Maintenance and log management
KioskNet needs to be deployed in areas with little or no other infrastructure.
Therefore, one of our key design goals was to build a system that
could be maintained with the least
possible effort by semi-skilled field technicians.
We also desired a means to cheaply, securely, and reliably monitor both
ferries and kiosks from an NGO central office.
These two features would allow a handful of skilled workers at the central office,
helped by a larger number of field technicians,
to support hundreds or even thousands of kiosks and ferries.
In this section, we describe KioskNet maintenance and monitoring.
Maintenance
Routine software maintenance requires software running on kiosk controllers
to be upgraded and patched from time to time.

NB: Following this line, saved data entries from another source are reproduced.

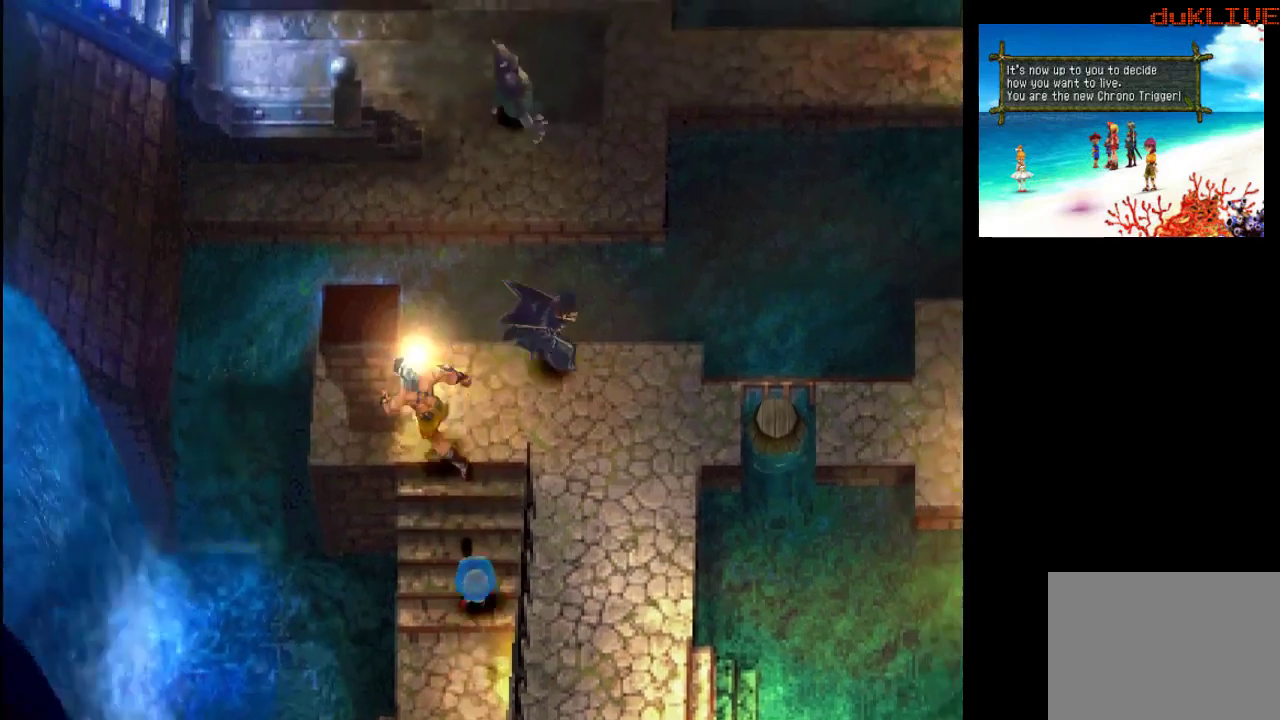
{"buttons": [], "left_stick": "down", "right_stick": "center", "events": [[33, "left_stick", "down-right"], [233, "left_stick", "down"]]}
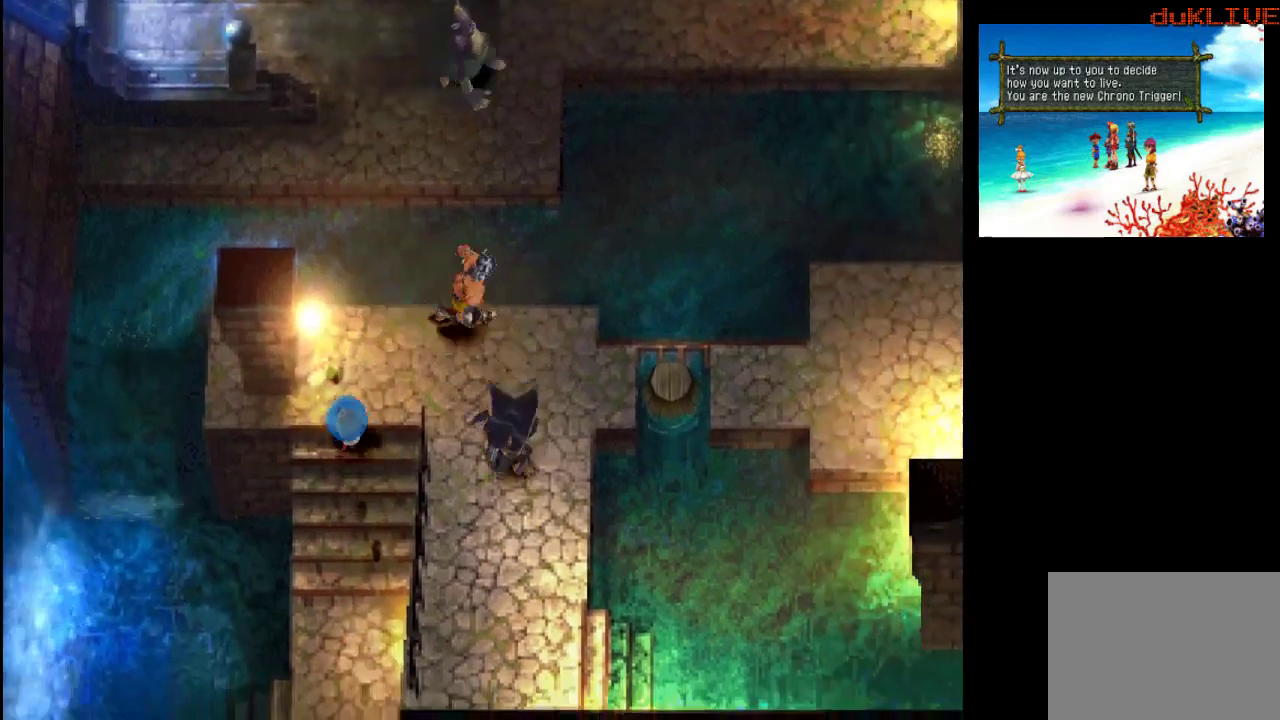
{"buttons": [], "left_stick": "down-right", "right_stick": "center", "events": [[333, "left_stick", "down-right"]]}
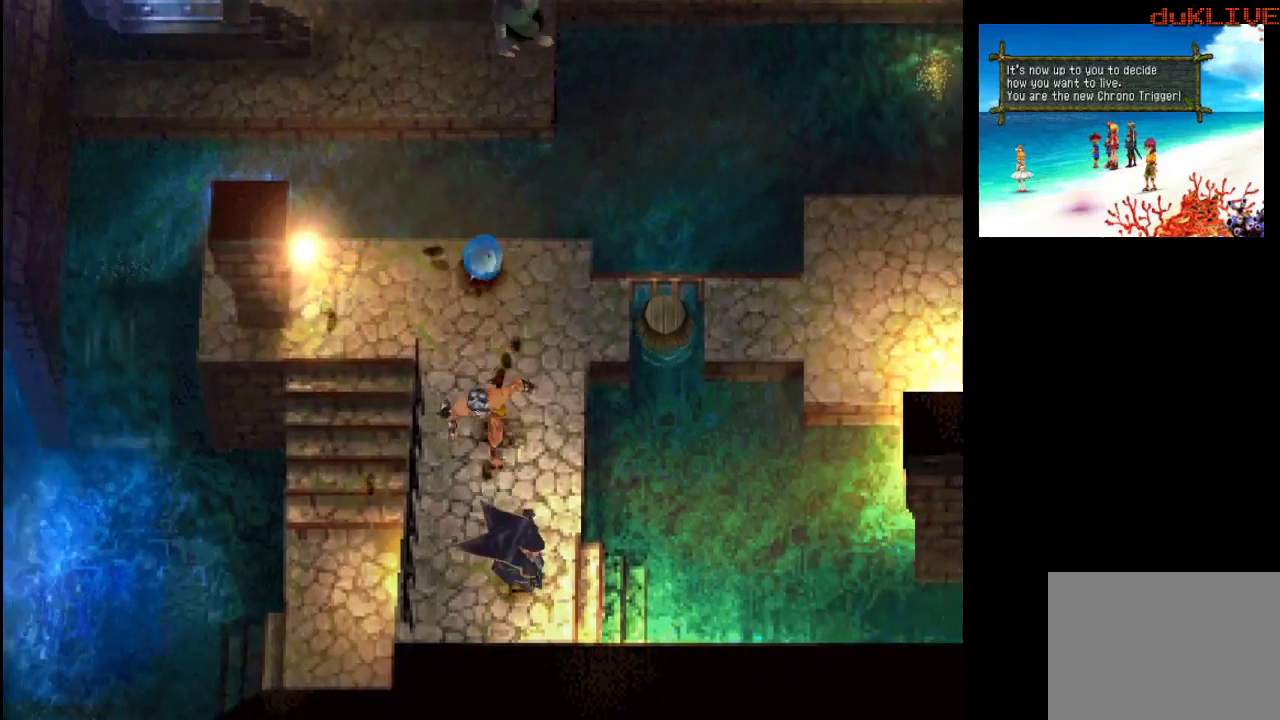
{"buttons": [], "left_stick": "right", "right_stick": "center", "events": [[433, "left_stick", "right"]]}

To avoid having technicians travel to each kiosk location
to install or upgrade software, we provide a sub-system for centralized
management and maintenance of kiosk controllers.
This mechanism, similar to the Disruption Tolerant Shell,
is described next.
In KioskNet terminology, an update is a zipped and signed file that contains a executable script, the recipients' GUIDs,
a unique sequence number, and all other files that the script needs for execution
(this is similar to a RedHat RPM).
When a KioskNet component receives an update, it first checks the signature. An authentic update is uncompressed in a pre-specified location, and the script is then run with root privilege in a forked shell. When the shell terminates, its sequence number is recorded along with the exit value of the controller script and output logs are submitted to the logging sub-system (described next).
The controller script performs the following steps:
- Checking pre-conditions: The script may check the sequence number records, along with other preconditions.
- Running the main task: In this stage the controller script can use any of the local files in addition to the files shipped with the update.
- Generating short and long logs: KioskNet requires that, updates generate two log files. Short logs are immediately reported back to the central administration, potentially using the SMS control channel, and long logs are treated as normal system logs.
- Returning a status value: The returned status value is recorded along with the sequence number.
Updates can reach KioskNet nodes over one of three channels. The normal DTN/OCMP
mechanical backhaul
channel is the preferred transmission mechanism. When this channel does not work,
the central office can choose to flood updates to all KioskNet nodes.
In rare cases when a node is not reachable using any of these two channels,
a field technician can apply the update using a USB key - on detecting an authenticated USB key,
the controller reads the update on the key and applies it, just as if it had received it over the wireless link.
Logging
KioskNet has been designed to be robust and tolerant to failures.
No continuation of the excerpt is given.